WORK REQUEST:
The string "then" appears in some lines of the entries that follow; copy each such line.

(Stored data entries)
============================================================

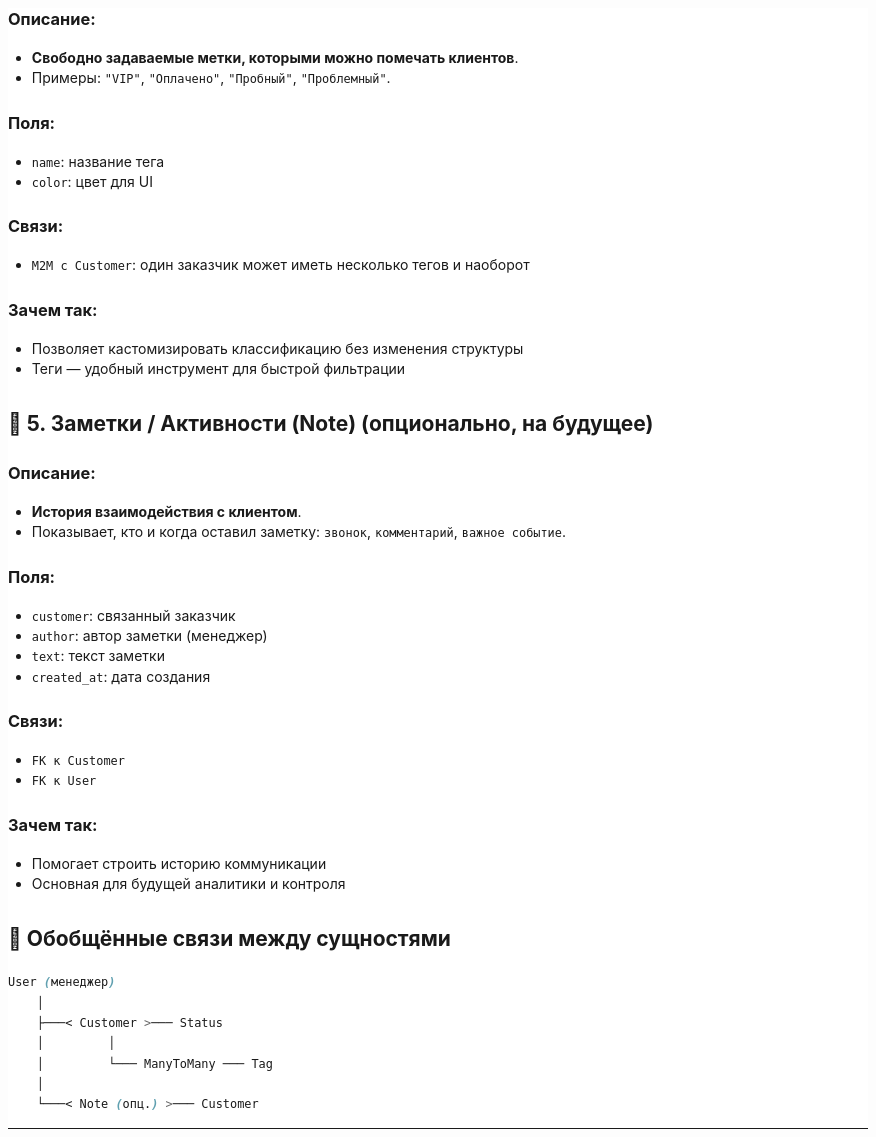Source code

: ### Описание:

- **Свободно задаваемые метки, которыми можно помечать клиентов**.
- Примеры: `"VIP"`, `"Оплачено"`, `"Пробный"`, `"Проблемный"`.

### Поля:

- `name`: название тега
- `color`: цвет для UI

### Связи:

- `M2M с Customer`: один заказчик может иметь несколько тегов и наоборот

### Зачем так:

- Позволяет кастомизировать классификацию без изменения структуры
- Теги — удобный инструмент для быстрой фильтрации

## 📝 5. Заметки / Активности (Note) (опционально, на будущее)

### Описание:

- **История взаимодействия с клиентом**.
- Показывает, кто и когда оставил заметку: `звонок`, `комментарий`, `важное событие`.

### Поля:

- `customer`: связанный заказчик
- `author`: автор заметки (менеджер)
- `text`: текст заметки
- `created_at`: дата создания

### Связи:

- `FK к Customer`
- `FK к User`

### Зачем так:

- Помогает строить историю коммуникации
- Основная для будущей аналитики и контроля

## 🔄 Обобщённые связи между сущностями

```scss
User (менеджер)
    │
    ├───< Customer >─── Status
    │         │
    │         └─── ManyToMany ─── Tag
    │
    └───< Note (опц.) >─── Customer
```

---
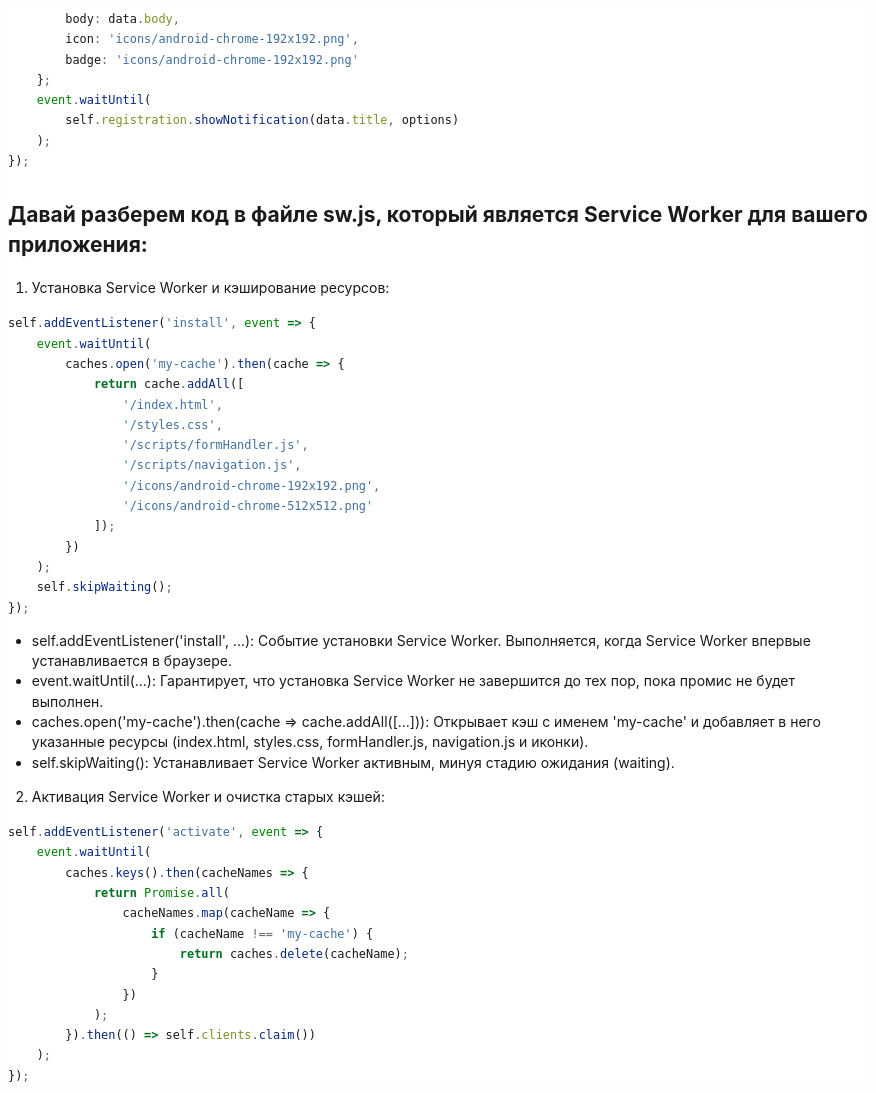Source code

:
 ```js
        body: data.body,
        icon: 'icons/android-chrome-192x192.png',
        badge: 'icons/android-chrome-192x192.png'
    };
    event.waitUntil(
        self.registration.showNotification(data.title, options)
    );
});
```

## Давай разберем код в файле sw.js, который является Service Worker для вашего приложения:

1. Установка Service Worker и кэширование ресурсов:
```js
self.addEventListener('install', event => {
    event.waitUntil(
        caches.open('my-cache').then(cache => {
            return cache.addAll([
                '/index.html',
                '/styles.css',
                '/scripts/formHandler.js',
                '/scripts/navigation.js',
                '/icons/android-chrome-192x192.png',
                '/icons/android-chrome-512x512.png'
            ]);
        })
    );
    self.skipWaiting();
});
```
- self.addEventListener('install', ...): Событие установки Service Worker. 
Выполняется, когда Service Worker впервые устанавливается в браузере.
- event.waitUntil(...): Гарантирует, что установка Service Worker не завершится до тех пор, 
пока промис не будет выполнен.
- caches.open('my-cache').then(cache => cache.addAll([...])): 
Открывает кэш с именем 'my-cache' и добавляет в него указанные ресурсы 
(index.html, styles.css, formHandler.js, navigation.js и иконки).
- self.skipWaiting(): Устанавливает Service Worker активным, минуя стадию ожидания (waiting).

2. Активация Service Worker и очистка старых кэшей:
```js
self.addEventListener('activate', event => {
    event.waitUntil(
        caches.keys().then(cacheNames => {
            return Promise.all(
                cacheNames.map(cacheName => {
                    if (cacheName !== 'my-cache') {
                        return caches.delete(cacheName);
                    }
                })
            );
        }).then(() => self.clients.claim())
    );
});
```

============================================================

ANSWER SECTION:
        caches.open('my-cache').then(cache => {
- caches.open('my-cache').then(cache => cache.addAll([...])): 
        caches.keys().then(cacheNames => {
        }).then(() => self.clients.claim())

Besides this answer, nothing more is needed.